First-of-its-kind study by NCSS and SMU aims to enable Social Service Agencies to develop data-backed volunteer management strategies for more effective outcomes, attracting and retaining more volunteers in the long run.
Singapore, 29 May 2023 ‐ Volunteers at different life stages have different resources, responsibilities and motivations. This finding, which was established in a new study titled "Transforming the Volunteer Experience in the Social Service Sector", highlights that this understanding is critical when managing volunteers so that the volunteering experience can be enhanced.
The National Council of Social Service (NCSS) partnered with Singapore Management University researchers at the SMU Lien Centre for Social Innovation (LCSI) for the study. By gleaning insights to understand and enhance volunteerism in Singapore’s non-profit sector, it aimed to improve the design and development of its volunteer management strategies.
NCSS supports the development of Social Service Agencies (SSA) by leveraging the assets of partners and strengthening social service agencies’ volunteer management capabilities to ensure a sustained pool of volunteers.
“Volunteers augment the manpower capacity in the non-profit sector. This volunteer experience study, a collaboration between NCSS and SMU, provides us with valuable data and insights on what motivates different groups of volunteers. NCSS can then better direct our work with non-profit organisations to strengthen volunteer management practices, enabling volunteers to better support those in need,” said Ms Tan Li San, Chief Executive Officer, National Council of Social Service.
“SMU Lien Centre for Social Innovation is delighted to continue to build capacity and thought leadership in the social impact sector. Identifying the five key features of enhancing the volunteer experience will allow Social Service Agencies to maximise a sustainable and mutually beneficial strategy in uplifting both clients and volunteers,” said Mr Steve Loh, Executive Director, Lien Centre for Social Innovation.
The findings helped to establish that SSAs can implement Know-Your-Volunteer (KYV) strategies and adopt Volunteer-Centred Organisational Strategies.

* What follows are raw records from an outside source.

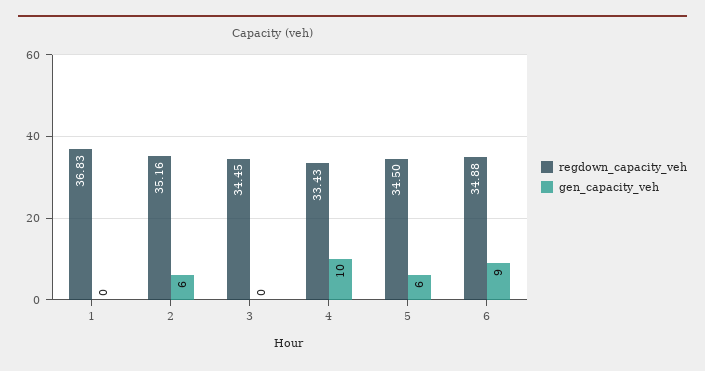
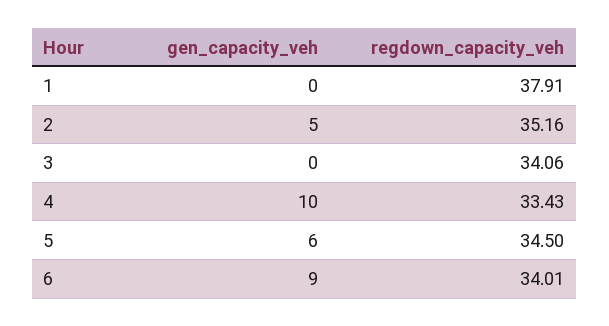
  {
    "regdown_capacity_veh": {
-     "1": 36.83,
+     "1": 37.91,
      "2": 35.16,
-     "3": 34.45,
+     "3": 34.06,
      "4": 33.43,
      "5": 34.5,
-     "6": 34.88
+     "6": 34.01
    },
    "gen_capacity_veh": {
      "1": 0,
-     "2": 6,
+     "2": 5,
      "3": 0,
      "4": 10,
      "5": 6,
      "6": 9
    }
  }

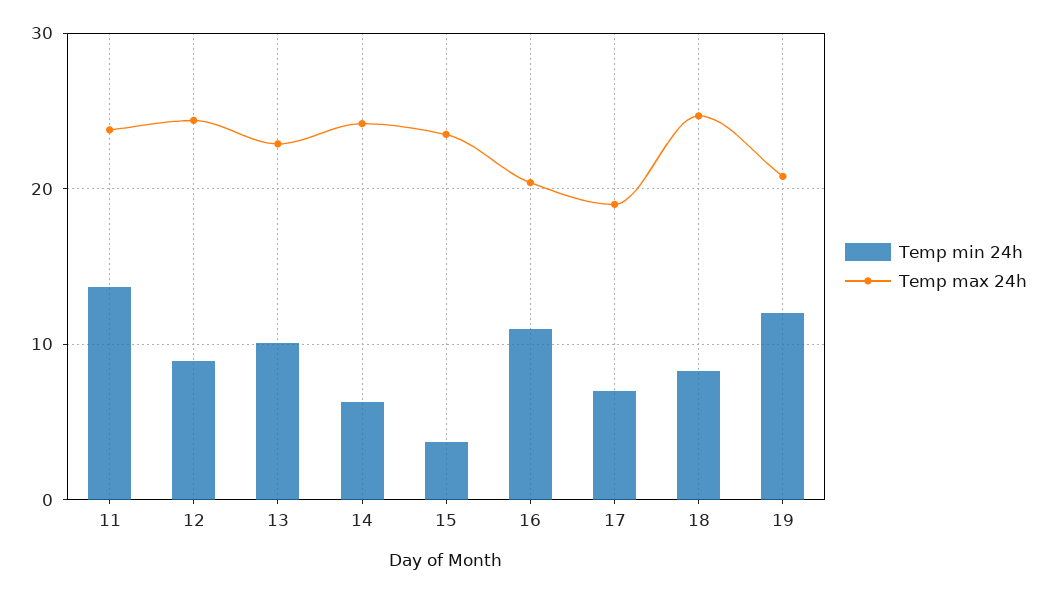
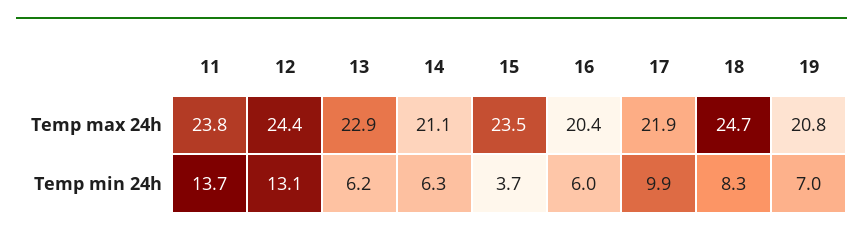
  {
    "Temp min 24h": {
      "11": 13.7,
-     "12": 9,
+     "12": 13.1,
-     "13": 10,
+     "13": 6.2,
      "14": 6.3,
      "15": 3.7,
-     "16": 11,
+     "16": 6,
-     "17": 7,
+     "17": 9.9,
      "18": 8.3,
-     "19": 12
+     "19": 7
    },
    "Temp max 24h": {
      "11": 23.8,
      "12": 24.4,
      "13": 22.9,
-     "14": 24,
+     "14": 21.1,
      "15": 23.5,
      "16": 20.4,
-     "17": 19,
+     "17": 21.9,
      "18": 24.7,
      "19": 20.8
    }
  }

Some KYV strategies that SSAs can adopt include administering a simple survey to do a volunteer-oriented needs assessment and profiling to understand volunteers better. In terms of adopting Volunteer-Centred Organisational Strategies, SSAs could examine the way volunteers are viewed and adopt a more inclusive approach of including volunteers into the organisation’s management which could be done for example, by empowering volunteers to progress into leadership roles.
Framework for a quality volunteering experience to attract and retain volunteers
The study found that a quality volunteering experience comprised Enjoyment, Exposure, Impact, Connectedness and Flexibility. This framework could be considered by organisations when looking at the challenges and opportunities of volunteering. Please refer to Annex for details.
About National Council of Social Service
NCSS is the umbrella body for over 500-member social service agencies in Singapore. Its mission is to provide leadership and direction in enhancing the capabilities and capacity of our members, advocating for social service needs and strengthening strategic partnerships, for an effective social service ecosystem. Community Chest is the fundraising and engagement arm of NCSS and Social Service Institute (SSI) is the human capital development arm of NCSS.
Dr Dalvin Sidhu
Melissa Anne Manuel
Chew Kia Huey
Methodology of Survey Findings
LCSI designed and carried out the study in two phases. First, the study incorporated a quantitative survey to understand the perspectives of volunteers in the sector and second, researchers sought to understand the perspectives of volunteer managers through a series of qualitative interviews.
Through insights mined from data with 180 volunteers across 112 SSAs in Singapore, LCSI developed a framework for what constitutes a quality volunteering experience and recommended practical and actionable steps that Social Service Agencies (SSAs) can consider adopting. This included Know-Your-Volunteer (KYV) strategies, which enable organisations to enhance their volunteers' experience in a strategic and targeted manner. The findings and recommendations provide valuable insights for SSAs, volunteer managers and policymakers to enhance their volunteer management strategies and empower volunteers to make a difference in their communities.